Vetrina. “Contro”
Un manifesto di rabbiosa ribellione dalla penna straniera di Lydie Salvayre.
Sia ben chiara innanzitutto una cosa: in Contro, breve volume di Lydie Salvayre edito in Italia da Bébert, non succede assolutamente niente. A parte la rabbia. La psichiatra e scrittrice francese fa sua la scrittura della ribellione, l’energica spiritualità del rancore, in un fulmineo e vibrante manifesto strutturato alla maniera d’un salmo responsoriale. In questo libro, che introduce la collana International dell’editore bolognese, la fede – nell’idea, non nel divino – è letteralmente agita tramite la parola: la Salvayre lo dimostra comportandosi da ariete, da incudine che s’oppone ai colpi del martello. Il suo è un assedio in forma scritta, con una sua propria pazienza unita alla violenza di una volontà inesorabile.

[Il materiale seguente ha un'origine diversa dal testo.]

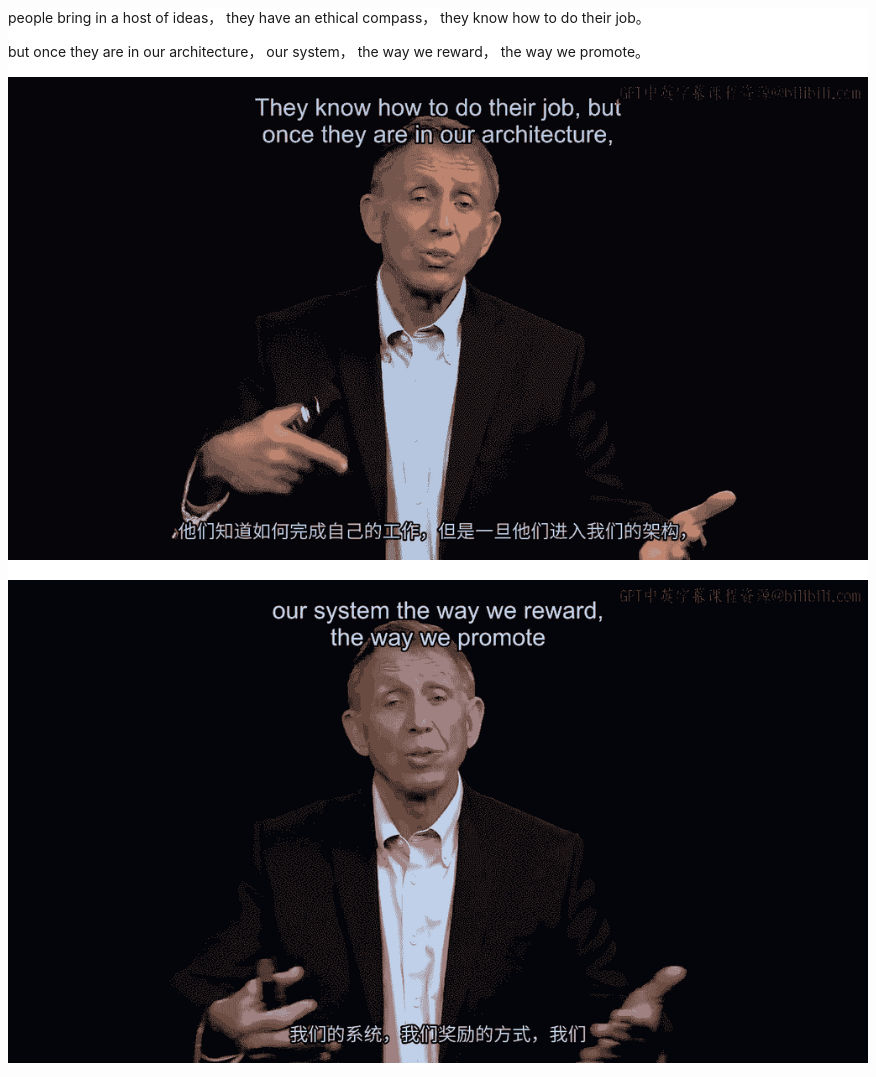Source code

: people bring in a host of ideas， they have an ethical compass， they know how to do their job。

but once they are in our architecture， our system， the way we reward， the way we promote。

![](img/76aa3a5ddf6bb2240e7685f98fca786b_85.png)

![](img/76aa3a5ddf6bb2240e7685f98fca786b_86.png)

Ma qual è la vera violenza, quella dell’oppresso ribelle o quella dell’oppressore? Un quesito che è ovvio soltanto all’apparenza, sul quale Contro spinge a soffermarsi fin dalle sue prime pagine. Le ragioni dell’oppresso sono tutte lì, illustrate per quadri, descritte con frasi d’efficacia tagliente, interrotte da formule simili – “io cerco un uomo, signore e signori” – oppure identiche (e sarcastiche) – “il paese va a gonfie vele Rachele”. Le ragioni dell’oppresso sono i chiodi d’accusa all’oppressore, che nel caso specifico del libro è la Francia ma potrebbe quasi essere qualunque, dato che Contro possiede il pregio di discorrere attraverso toni universali – “nella repubblica da dove vengo, gli uomini non hanno più né occhi né lingua. Dicono di sì a tutto. Applaudono a tutto. Leccano e accarezzano. Non recalcitrano davanti agli intralci”.

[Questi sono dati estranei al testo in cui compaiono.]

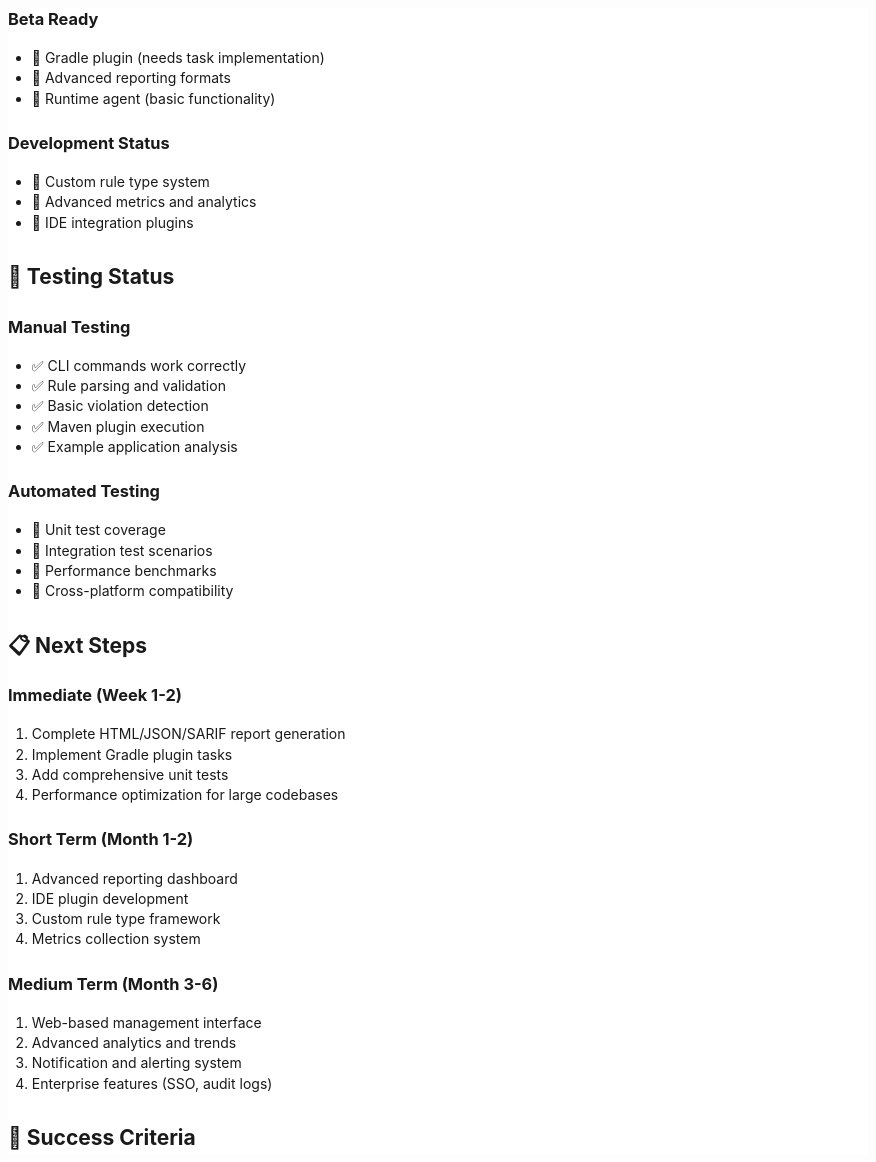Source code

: ### Beta Ready
- 🔄 Gradle plugin (needs task implementation)
- 🔄 Advanced reporting formats
- 🔄 Runtime agent (basic functionality)

### Development Status
- 🚧 Custom rule type system
- 🚧 Advanced metrics and analytics
- 🚧 IDE integration plugins

## 🧪 Testing Status

### Manual Testing
- ✅ CLI commands work correctly
- ✅ Rule parsing and validation
- ✅ Basic violation detection
- ✅ Maven plugin execution
- ✅ Example application analysis

### Automated Testing
- 🔄 Unit test coverage
- 🔄 Integration test scenarios
- 🔄 Performance benchmarks
- 🔄 Cross-platform compatibility

## 📋 Next Steps

### Immediate (Week 1-2)
1. Complete HTML/JSON/SARIF report generation
2. Implement Gradle plugin tasks
3. Add comprehensive unit tests
4. Performance optimization for large codebases

### Short Term (Month 1-2)
1. Advanced reporting dashboard
2. IDE plugin development
3. Custom rule type framework
4. Metrics collection system

### Medium Term (Month 3-6)
1. Web-based management interface
2. Advanced analytics and trends
3. Notification and alerting system
4. Enterprise features (SSO, audit logs)

## 🎯 Success Criteria
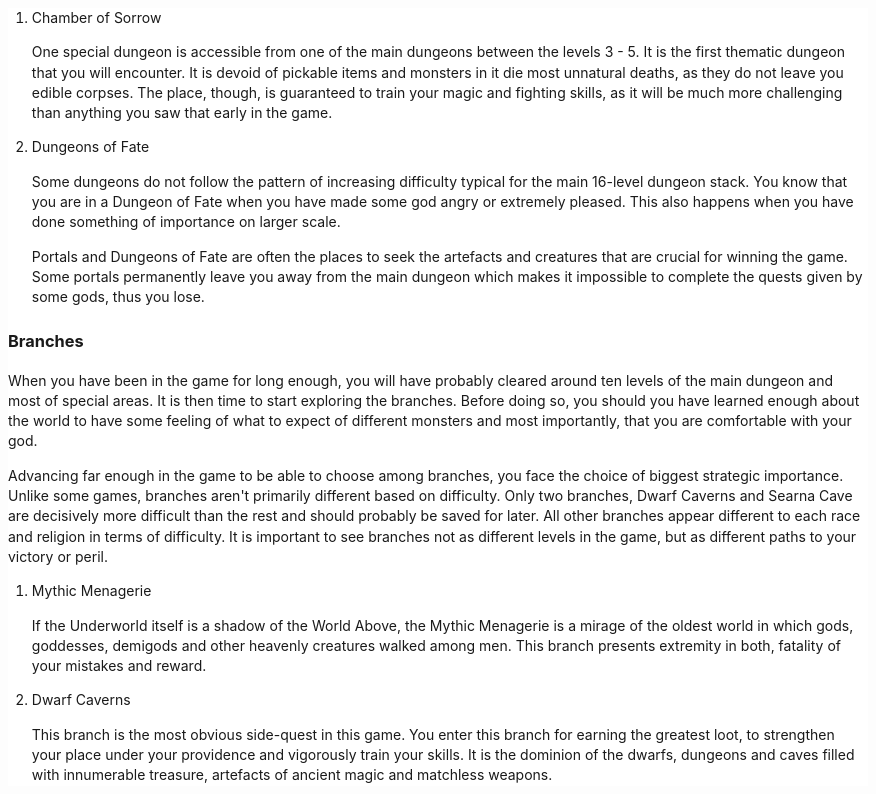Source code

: 1.  Chamber of Sorrow

    One special dungeon is accessible from one of the main dungeons
    between the levels 3 - 5. It is the first thematic dungeon that you
    will encounter. It is devoid of pickable items and monsters in it die
    most unnatural deaths, as they do not leave you edible corpses. The
    place, though, is guaranteed to train your magic and fighting skills,
    as it will be much more challenging than anything you saw that early
    in the game.

2.  Dungeons of Fate

    Some dungeons do not follow the pattern of increasing difficulty
    typical for the main 16-level dungeon stack. You know that you are in
    a Dungeon of Fate when you have made some god angry or extremely
    pleased. This also happens when you have done something of importance
    on larger scale.

    Portals and Dungeons of Fate are often the places to seek the
    artefacts and creatures that are crucial for winning the game. Some
    portals permanently leave you away from the main dungeon which makes
    it impossible to complete the quests given by some gods, thus you
    lose.



### Branches

When you have been in the game for long enough, you will have probably
cleared around ten levels of the main dungeon and most of special
areas. It is then time to start exploring the branches. Before doing
so, you should you have learned enough about the world to have some
feeling of what to expect of different monsters and most importantly,
that you are comfortable with your god.

Advancing far enough in the game to be able to choose among branches,
you face the choice of biggest strategic importance. Unlike some
games, branches aren't primarily different based on difficulty. Only
two branches, Dwarf Caverns and Searna Cave are decisively more
difficult than the rest and should probably be saved for later. All
other branches appear different to each race and religion in terms of
difficulty. It is important to see branches not as different levels in
the game, but as different paths to your victory or peril.

1.  Mythic Menagerie

    If the Underworld itself is a shadow of the World Above, the Mythic
    Menagerie is a mirage of the oldest world in which gods, goddesses,
    demigods and other heavenly creatures walked among men. This branch
    presents extremity in both, fatality of your mistakes and reward.

2.  Dwarf Caverns

    This branch is the most obvious side-quest in this game. You enter
    this branch for earning the greatest loot, to strengthen your place
    under your providence and vigorously train your skills. It is the
    dominion of the dwarfs, dungeons and caves filled with innumerable
    treasure, artefacts of ancient magic and matchless weapons.
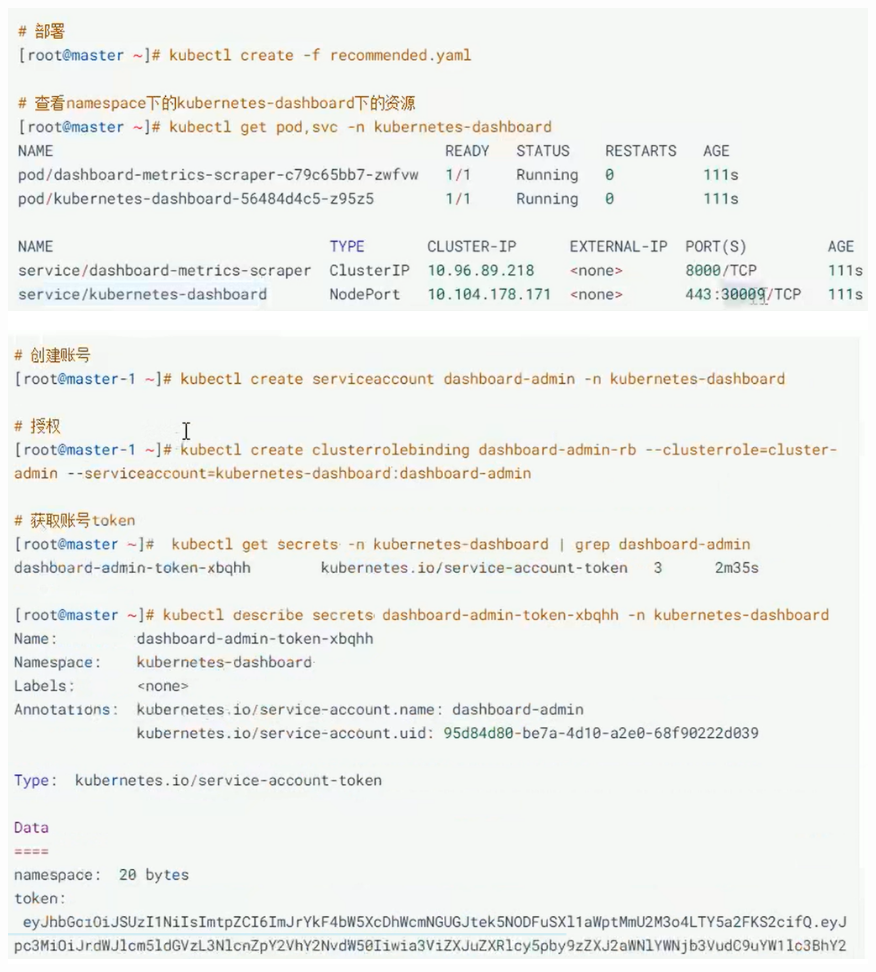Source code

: ![image-20230401152202626](kubernetes.assets/image-20230401152202626.png)

![image-20230401152529557](kubernetes.assets/image-20230401152529557.png)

Nell’invettiva a lento rilascio di Contro, nel suo climax ascendente scorrevole non senza difficoltà, a colpire è la lucidità con cui l’autrice, pur concependolo per una lettura pubblica (quindi per una performance orale), si dedica alla composizione di un testo destinato a restare. Con il libro della Salvayre non vale – ma del resto, potrebbe valere ancora e sul serio? – la distinzione fra verba e scripta: le cose dette e le cose scritte si uniscono nell’azione per rimanere entrambe impresse nella memoria. La descrizione è forza motrice; il coraggio di dire, di non tacere è un odore forte che stordisce. Ci si deve far l’abitudine per assistere alla schiusa dell’energia e dell’essenza di Contro, al suo esplodere e fiorire che crea opposizione “contro i morti per niente / contro le orazioni fielose dei devoti / […] contro quelli che dicono purezza con un coltello in bocca”, dolore sincero che coltiva boccioli d’utopia, mai come in questo momento intimamente necessari.
- Genere: Narrativa
- Altro: Traduzione di Alice Cibelli.